Panelist Matthew Scotch, associate dean and professor in ASU’s College of Health Solutions, addressed how technology can impact the relationship between patients and their physicians.

“When I go to the doctor and I show them things I’ve tracked on my phone, health status things that I’ve personally collected, there’s been such a discrepancy between how the doctor reacts to that data,” Scotch said. “Some take it very seriously. Others think that I don’t know what I’m doing and it’s really just a waste of time.

“Can we build more robust and standardized personal health records that can integrate with different physician practices?”

The afternoon keynote speaker, Eric Hekler, professor in the Herbert Wertheim School of Public Health and Human Longevity Science at University of California, San Diego, tuned the day’s focus from technology to the human relations aspect of digital health and the need for a partnership between, as he put it, the lived experience and trained experience.

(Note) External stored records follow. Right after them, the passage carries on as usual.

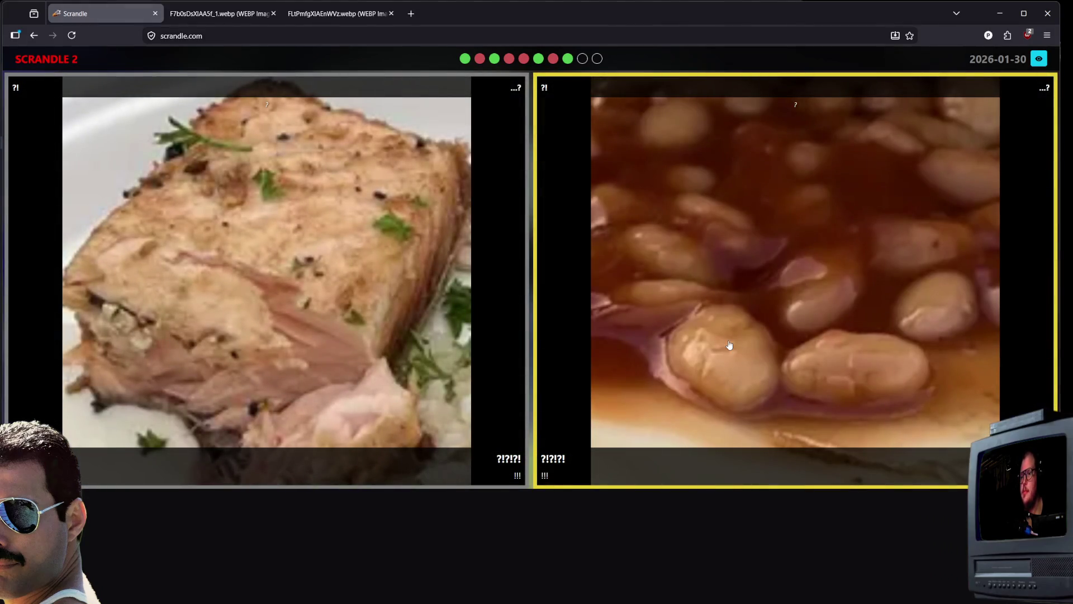
{"action": "left_click", "coordinate": [354, 285]}
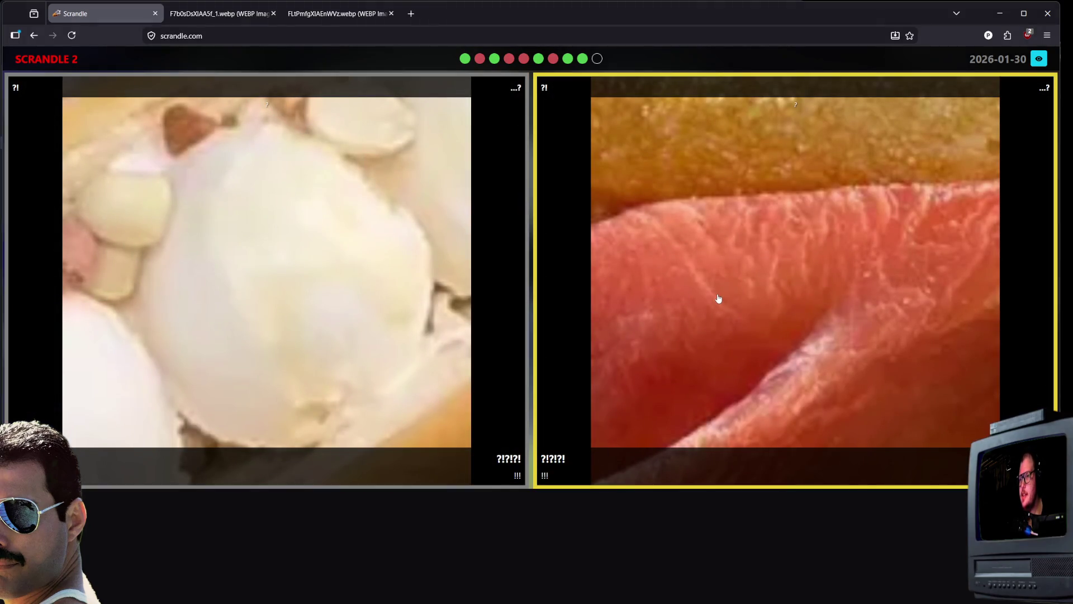
{"action": "left_click", "coordinate": [704, 343]}
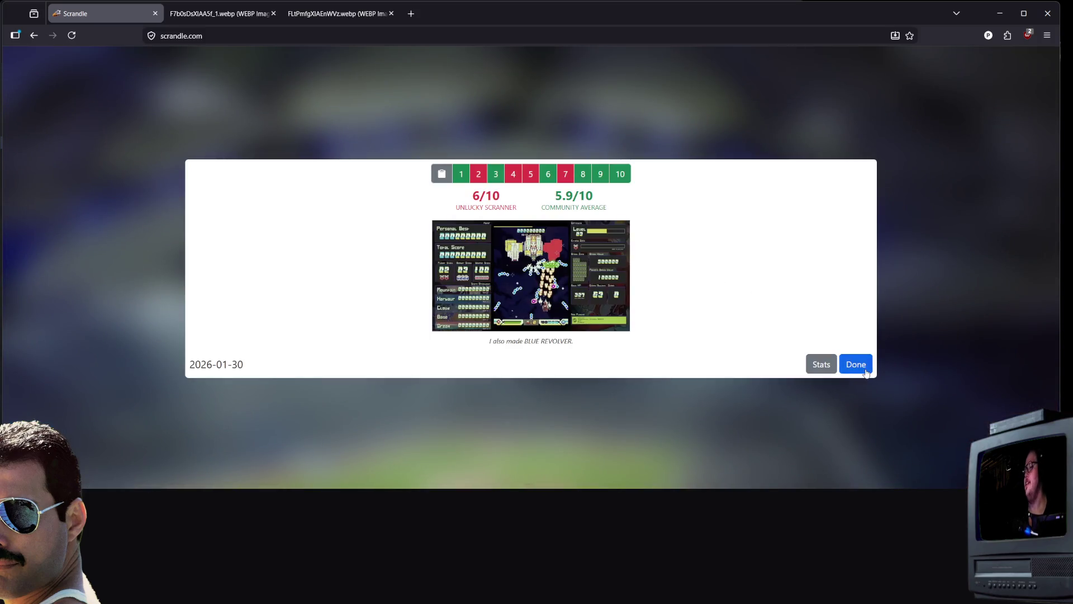
{"action": "left_click", "coordinate": [866, 373]}
{"action": "left_click", "coordinate": [604, 285]}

“Our aspiration is safe, effective, accessible, equitable, sustainable and scalable interventions that can advance individual, community and population health,” Hekler said. “That’s a lot of competing criteria that are pushing tension with each other. Figuring that out requires building the right technological infrastructure.”

That infrastructure, Hekler added, must include groups like federally qualified health centers, community clinics and public health departments so the technological advancements don’t “fail to address real-world barriers, overlook accessibility constraints and ignore experiential wisdom of those navigating health systems.”

“Who has the most holistic grasp of reality?” Hekler said. “Who in the room has the most relevant expertise for each decision? Don’t rely on unconscious associations between credentials and competence. Sometimes, the right role for credentialed members is to listen.”

If digital health technology is not designed for “people that actually fit into the real world,” Hekler said, there’s little likelihood of adopting the technology.

“So, this sort of cascading effect from knowledge to evidence generation to adoption, we all need to be working with,” he said. “How do you handle this issue of divide from development to delivery? Our answer is ultimately robust partnerships that carefully honor the value of both the lived and trained experience.”